Heute engagiert sich Lieselotte Klotz für die Anliegen von Menschen mit Demenz.
Heute engagiert sich Lieselotte Klotz für die Anliegen von Menschen mit Demenz.Bild NDS

Unternehmen und jeder Mensch sollten sich über Demenz und die unterschiedlichen Formen informieren. Kaum einer weiss zum Beispiel, dass die Lewy-Körperchen-Demenz wie eine Achterbahn ist. Manchmal bin ich geistig gut dabei und man merkt mir wenig an, dann kommen plötzlich meine Halluzinationen, ich habe Gleichgewichtsstörungen und schwanke beim Gehen oder ich bin so erschöpft, dass ich erstmal ein paar Stunden schlafen muss.

Leider denken Menschen beim Begriff Demenz sofort an jemanden, der vergesslich ist und nichts mehr kann und sofort ins Pflegeheim muss. Aber dass eine Demenz sich sehr unterschiedlich bemerkbar machen kann und dass man mit den Betroffenen mitunter ganz normal umgehen kann, ist kaum einem bekannt.

Menschen mit Demenz haben keine starke Lobby – deshalb fehlt es oft an finanziellen Mitteln, um beispielsweise ehrenamtliche Arbeit zu honorieren oder um eine nachhaltige Aufklärungsarbeit zu leisten. Trotzdem bin ich dankbar für die Gelegenheit, mich zu engagieren. Es verleiht mir das Gefühl, wertvoll zu sein und etwas Sinnvolles zu tun. Doch es fällt mir immer wieder auf, dass auch innerhalb der Demenz-Community Menschen mit Demenz nicht ausreichend ernst und wahrgenommen werden.

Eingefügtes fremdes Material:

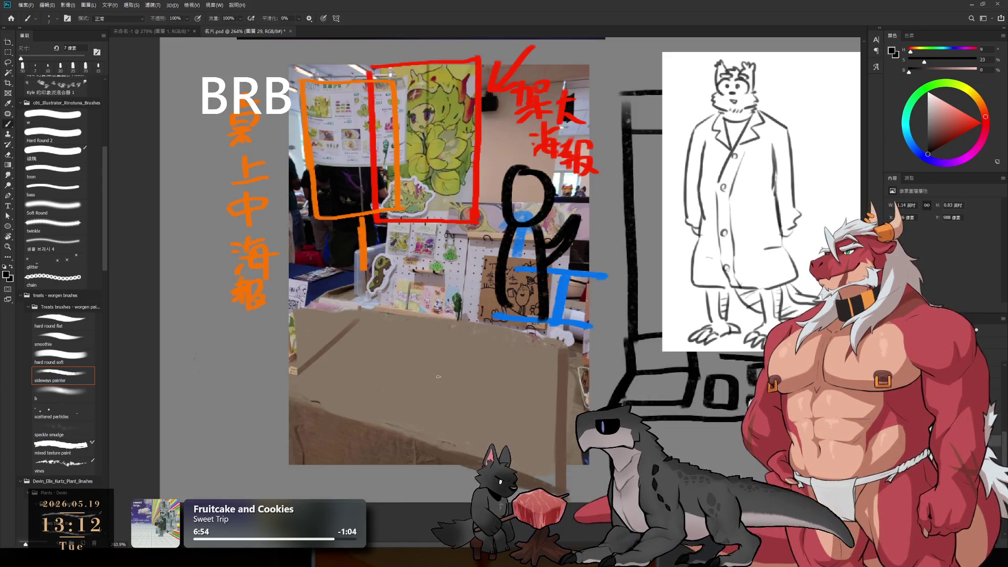
left_click(548, 294, "ctrl")
left_click(570, 389, "alt")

Ein besonders krasses Beispiel war, als ich von einer Netzwerk-Tagung ausgeschlossen wurde, weil angeblich nur »Stakeholder« teilnehmen durften. Das hat mich auf die Palme gebracht. »Wie können sie es wagen, uns auszuschließen, obwohl es doch genau um uns geht?« Meinen ehemaligen Arbeitgeber habe ich verklagt und eine Abfindung bekommen.